_Written instruction_
Reproduce every line of the listing below without changing anything.

-- Raw data start --

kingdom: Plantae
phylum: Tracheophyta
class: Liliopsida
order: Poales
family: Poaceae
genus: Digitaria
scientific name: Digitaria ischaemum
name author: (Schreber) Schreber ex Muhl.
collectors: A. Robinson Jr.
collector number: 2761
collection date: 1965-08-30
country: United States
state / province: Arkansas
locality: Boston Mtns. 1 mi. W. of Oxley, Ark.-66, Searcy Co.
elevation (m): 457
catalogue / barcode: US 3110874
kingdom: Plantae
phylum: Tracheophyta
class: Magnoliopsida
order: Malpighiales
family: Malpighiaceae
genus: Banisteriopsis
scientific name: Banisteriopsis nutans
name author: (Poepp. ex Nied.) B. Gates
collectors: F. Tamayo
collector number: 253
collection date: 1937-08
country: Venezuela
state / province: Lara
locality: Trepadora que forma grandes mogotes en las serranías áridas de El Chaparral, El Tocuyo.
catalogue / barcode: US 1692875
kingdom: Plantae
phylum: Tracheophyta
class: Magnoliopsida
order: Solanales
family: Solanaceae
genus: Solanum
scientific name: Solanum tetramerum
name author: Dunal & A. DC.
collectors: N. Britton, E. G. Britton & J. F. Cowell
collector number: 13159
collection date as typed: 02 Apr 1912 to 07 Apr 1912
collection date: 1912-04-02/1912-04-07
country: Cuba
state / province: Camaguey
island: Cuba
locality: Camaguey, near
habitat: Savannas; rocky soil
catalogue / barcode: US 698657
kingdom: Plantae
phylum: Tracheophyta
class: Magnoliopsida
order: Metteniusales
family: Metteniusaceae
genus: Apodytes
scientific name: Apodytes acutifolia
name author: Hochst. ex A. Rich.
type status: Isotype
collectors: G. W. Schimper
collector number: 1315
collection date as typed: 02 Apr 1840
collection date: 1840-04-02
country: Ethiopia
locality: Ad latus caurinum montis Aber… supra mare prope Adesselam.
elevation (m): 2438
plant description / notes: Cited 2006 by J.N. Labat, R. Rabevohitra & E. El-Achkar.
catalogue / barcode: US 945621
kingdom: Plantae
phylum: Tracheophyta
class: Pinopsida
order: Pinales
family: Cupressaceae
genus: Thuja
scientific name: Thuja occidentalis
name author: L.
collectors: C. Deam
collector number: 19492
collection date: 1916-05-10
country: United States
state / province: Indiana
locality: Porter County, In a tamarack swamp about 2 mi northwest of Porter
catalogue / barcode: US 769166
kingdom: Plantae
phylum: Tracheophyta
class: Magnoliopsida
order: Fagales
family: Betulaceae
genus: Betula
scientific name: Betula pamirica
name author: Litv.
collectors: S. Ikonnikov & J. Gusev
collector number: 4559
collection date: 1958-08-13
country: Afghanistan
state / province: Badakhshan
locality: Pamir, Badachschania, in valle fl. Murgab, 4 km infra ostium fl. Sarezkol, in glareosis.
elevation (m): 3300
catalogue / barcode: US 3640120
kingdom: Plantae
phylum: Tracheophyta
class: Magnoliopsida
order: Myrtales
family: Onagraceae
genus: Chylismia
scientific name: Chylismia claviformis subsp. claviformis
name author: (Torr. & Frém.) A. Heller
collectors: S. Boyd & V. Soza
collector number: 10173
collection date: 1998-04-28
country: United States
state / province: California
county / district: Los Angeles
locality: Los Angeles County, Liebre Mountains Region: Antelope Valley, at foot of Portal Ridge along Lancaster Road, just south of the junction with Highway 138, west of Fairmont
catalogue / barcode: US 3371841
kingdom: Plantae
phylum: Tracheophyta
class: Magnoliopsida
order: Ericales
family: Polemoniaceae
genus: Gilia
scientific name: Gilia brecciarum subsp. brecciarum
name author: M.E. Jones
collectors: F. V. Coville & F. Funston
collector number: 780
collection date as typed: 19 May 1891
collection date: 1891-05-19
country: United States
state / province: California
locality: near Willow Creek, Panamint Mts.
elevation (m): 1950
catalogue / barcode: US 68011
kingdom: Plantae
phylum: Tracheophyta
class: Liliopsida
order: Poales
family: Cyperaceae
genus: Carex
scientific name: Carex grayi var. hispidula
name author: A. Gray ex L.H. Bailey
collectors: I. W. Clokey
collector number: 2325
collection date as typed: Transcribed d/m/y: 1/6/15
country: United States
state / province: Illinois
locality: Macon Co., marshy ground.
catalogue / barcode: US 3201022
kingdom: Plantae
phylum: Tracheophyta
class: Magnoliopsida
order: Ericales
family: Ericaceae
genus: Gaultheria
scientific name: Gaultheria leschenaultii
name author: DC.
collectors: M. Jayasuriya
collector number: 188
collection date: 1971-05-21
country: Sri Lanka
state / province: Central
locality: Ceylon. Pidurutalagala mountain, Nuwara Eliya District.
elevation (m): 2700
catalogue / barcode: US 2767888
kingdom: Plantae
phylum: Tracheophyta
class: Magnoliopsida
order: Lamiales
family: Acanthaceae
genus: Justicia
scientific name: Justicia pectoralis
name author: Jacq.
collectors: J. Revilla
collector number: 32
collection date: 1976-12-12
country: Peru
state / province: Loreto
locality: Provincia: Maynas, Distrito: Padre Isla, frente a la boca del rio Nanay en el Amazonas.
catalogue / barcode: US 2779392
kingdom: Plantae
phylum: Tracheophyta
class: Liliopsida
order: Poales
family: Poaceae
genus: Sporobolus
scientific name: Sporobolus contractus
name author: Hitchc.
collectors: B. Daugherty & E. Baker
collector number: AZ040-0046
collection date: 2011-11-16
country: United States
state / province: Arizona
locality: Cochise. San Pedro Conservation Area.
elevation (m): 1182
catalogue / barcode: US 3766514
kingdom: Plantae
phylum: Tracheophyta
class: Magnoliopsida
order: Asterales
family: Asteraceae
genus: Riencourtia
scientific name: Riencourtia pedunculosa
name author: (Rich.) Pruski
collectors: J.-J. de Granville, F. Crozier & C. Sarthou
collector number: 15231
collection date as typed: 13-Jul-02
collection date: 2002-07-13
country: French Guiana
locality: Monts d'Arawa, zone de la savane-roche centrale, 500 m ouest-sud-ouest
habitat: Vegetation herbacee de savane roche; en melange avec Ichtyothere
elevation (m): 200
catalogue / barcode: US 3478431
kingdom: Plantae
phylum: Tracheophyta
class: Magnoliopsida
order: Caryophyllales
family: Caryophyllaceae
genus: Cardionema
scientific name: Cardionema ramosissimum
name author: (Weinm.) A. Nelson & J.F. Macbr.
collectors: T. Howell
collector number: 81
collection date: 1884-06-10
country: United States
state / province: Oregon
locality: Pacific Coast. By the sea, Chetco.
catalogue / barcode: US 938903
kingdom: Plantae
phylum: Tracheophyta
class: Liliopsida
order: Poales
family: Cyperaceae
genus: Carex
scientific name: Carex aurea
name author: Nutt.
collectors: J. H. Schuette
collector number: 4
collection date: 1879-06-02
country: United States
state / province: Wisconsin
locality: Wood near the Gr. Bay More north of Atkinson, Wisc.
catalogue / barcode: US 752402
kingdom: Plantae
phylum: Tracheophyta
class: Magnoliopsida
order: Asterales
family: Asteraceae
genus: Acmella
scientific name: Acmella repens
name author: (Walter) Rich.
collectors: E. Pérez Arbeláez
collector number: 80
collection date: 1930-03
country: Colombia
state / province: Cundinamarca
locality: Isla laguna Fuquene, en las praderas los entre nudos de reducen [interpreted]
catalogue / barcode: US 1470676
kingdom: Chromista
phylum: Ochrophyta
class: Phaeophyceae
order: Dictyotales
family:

-- Raw data end --

_Response to this task_
kingdom: Plantae
phylum: Tracheophyta
class: Liliopsida
order: Poales
family: Poaceae
genus: Digitaria
scientific name: Digitaria ischaemum
name author: (Schreber) Schreber ex Muhl.
collectors: A. Robinson Jr.
collector number: 2761
collection date: 1965-08-30
country: United States
state / province: Arkansas
locality: Boston Mtns. 1 mi. W. of Oxley, Ark.-66, Searcy Co.
elevation (m): 457
catalogue / barcode: US 3110874
kingdom: Plantae
phylum: Tracheophyta
class: Magnoliopsida
order: Malpighiales
family: Malpighiaceae
genus: Banisteriopsis
scientific name: Banisteriopsis nutans
name author: (Poepp. ex Nied.) B. Gates
collectors: F. Tamayo
collector number: 253
collection date: 1937-08
country: Venezuela
state / province: Lara
locality: Trepadora que forma grandes mogotes en las serranías áridas de El Chaparral, El Tocuyo.
catalogue / barcode: US 1692875
kingdom: Plantae
phylum: Tracheophyta
class: Magnoliopsida
order: Solanales
family: Solanaceae
genus: Solanum
scientific name: Solanum tetramerum
name author: Dunal & A. DC.
collectors: N. Britton, E. G. Britton & J. F. Cowell
collector number: 13159
collection date as typed: 02 Apr 1912 to 07 Apr 1912
collection date: 1912-04-02/1912-04-07
country: Cuba
state / province: Camaguey
island: Cuba
locality: Camaguey, near
habitat: Savannas; rocky soil
catalogue / barcode: US 698657
kingdom: Plantae
phylum: Tracheophyta
class: Magnoliopsida
order: Metteniusales
family: Metteniusaceae
genus: Apodytes
scientific name: Apodytes acutifolia
name author: Hochst. ex A. Rich.
type status: Isotype
collectors: G. W. Schimper
collector number: 1315
collection date as typed: 02 Apr 1840
collection date: 1840-04-02
country: Ethiopia
locality: Ad latus caurinum montis Aber… supra mare prope Adesselam.
elevation (m): 2438
plant description / notes: Cited 2006 by J.N. Labat, R. Rabevohitra & E. El-Achkar.
catalogue / barcode: US 945621
kingdom: Plantae
phylum: Tracheophyta
class: Pinopsida
order: Pinales
family: Cupressaceae
genus: Thuja
scientific name: Thuja occidentalis
name author: L.
collectors: C. Deam
collector number: 19492
collection date: 1916-05-10
country: United States
state / province: Indiana
locality: Porter County, In a tamarack swamp about 2 mi northwest of Porter
catalogue / barcode: US 769166
kingdom: Plantae
phylum: Tracheophyta
class: Magnoliopsida
order: Fagales
family: Betulaceae
genus: Betula
scientific name: Betula pamirica
name author: Litv.
collectors: S. Ikonnikov & J. Gusev
collector number: 4559
collection date: 1958-08-13
country: Afghanistan
state / province: Badakhshan
locality: Pamir, Badachschania, in valle fl. Murgab, 4 km infra ostium fl. Sarezkol, in glareosis.
elevation (m): 3300
catalogue / barcode: US 3640120
kingdom: Plantae
phylum: Tracheophyta
class: Magnoliopsida
order: Myrtales
family: Onagraceae
genus: Chylismia
scientific name: Chylismia claviformis subsp. claviformis
name author: (Torr. & Frém.) A. Heller
collectors: S. Boyd & V. Soza
collector number: 10173
collection date: 1998-04-28
country: United States
state / province: California
county / district: Los Angeles
locality: Los Angeles County, Liebre Mountains Region: Antelope Valley, at foot of Portal Ridge along Lancaster Road, just south of the junction with Highway 138, west of Fairmont
catalogue / barcode: US 3371841
kingdom: Plantae
phylum: Tracheophyta
class: Magnoliopsida
order: Ericales
family: Polemoniaceae
genus: Gilia
scientific name: Gilia brecciarum subsp. brecciarum
name author: M.E. Jones
collectors: F. V. Coville & F. Funston
collector number: 780
collection date as typed: 19 May 1891
collection date: 1891-05-19
country: United States
state / province: California
locality: near Willow Creek, Panamint Mts.
elevation (m): 1950
catalogue / barcode: US 68011
kingdom: Plantae
phylum: Tracheophyta
class: Liliopsida
order: Poales
family: Cyperaceae
genus: Carex
scientific name: Carex grayi var. hispidula
name author: A. Gray ex L.H. Bailey
collectors: I. W. Clokey
collector number: 2325
collection date as typed: Transcribed d/m/y: 1/6/15
country: United States
state / province: Illinois
locality: Macon Co., marshy ground.
catalogue / barcode: US 3201022
kingdom: Plantae
phylum: Tracheophyta
class: Magnoliopsida
order: Ericales
family: Ericaceae
genus: Gaultheria
scientific name: Gaultheria leschenaultii
name author: DC.
collectors: M. Jayasuriya
collector number: 188
collection date: 1971-05-21
country: Sri Lanka
state / province: Central
locality: Ceylon. Pidurutalagala mountain, Nuwara Eliya District.
elevation (m): 2700
catalogue / barcode: US 2767888
kingdom: Plantae
phylum: Tracheophyta
class: Magnoliopsida
order: Lamiales
family: Acanthaceae
genus: Justicia
scientific name: Justicia pectoralis
name author: Jacq.
collectors: J. Revilla
collector number: 32
collection date: 1976-12-12
country: Peru
state / province: Loreto
locality: Provincia: Maynas, Distrito: Padre Isla, frente a la boca del rio Nanay en el Amazonas.
catalogue / barcode: US 2779392
kingdom: Plantae
phylum: Tracheophyta
class: Liliopsida
order: Poales
family: Poaceae
genus: Sporobolus
scientific name: Sporobolus contractus
name author: Hitchc.
collectors: B. Daugherty & E. Baker
collector number: AZ040-0046
collection date: 2011-11-16
country: United States
state / province: Arizona
locality: Cochise. San Pedro Conservation Area.
elevation (m): 1182
catalogue / barcode: US 3766514
kingdom: Plantae
phylum: Tracheophyta
class: Magnoliopsida
order: Asterales
family: Asteraceae
genus: Riencourtia
scientific name: Riencourtia pedunculosa
name author: (Rich.) Pruski
collectors: J.-J. de Granville, F. Crozier & C. Sarthou
collector number: 15231
collection date as typed: 13-Jul-02
collection date: 2002-07-13
country: French Guiana
locality: Monts d'Arawa, zone de la savane-roche centrale, 500 m ouest-sud-ouest
habitat: Vegetation herbacee de savane roche; en melange avec Ichtyothere
elevation (m): 200
catalogue / barcode: US 3478431
kingdom: Plantae
phylum: Tracheophyta
class: Magnoliopsida
order: Caryophyllales
family: Caryophyllaceae
genus: Cardionema
scientific name: Cardionema ramosissimum
name author: (Weinm.) A. Nelson & J.F. Macbr.
collectors: T. Howell
collector number: 81
collection date: 1884-06-10
country: United States
state / province: Oregon
locality: Pacific Coast. By the sea, Chetco.
catalogue / barcode: US 938903
kingdom: Plantae
phylum: Tracheophyta
class: Liliopsida
order: Poales
family: Cyperaceae
genus: Carex
scientific name: Carex aurea
name author: Nutt.
collectors: J. H. Schuette
collector number: 4
collection date: 1879-06-02
country: United States
state / province: Wisconsin
locality: Wood near the Gr. Bay More north of Atkinson, Wisc.
catalogue / barcode: US 752402
kingdom: Plantae
phylum: Tracheophyta
class: Magnoliopsida
order: Asterales
family: Asteraceae
genus: Acmella
scientific name: Acmella repens
name author: (Walter) Rich.
collectors: E. Pérez Arbeláez
collector number: 80
collection date: 1930-03
country: Colombia
state / province: Cundinamarca
locality: Isla laguna Fuquene, en las praderas los entre nudos de reducen [interpreted]
catalogue / barcode: US 1470676
kingdom: Chromista
phylum: Ochrophyta
class: Phaeophyceae
order: Dictyotales
family:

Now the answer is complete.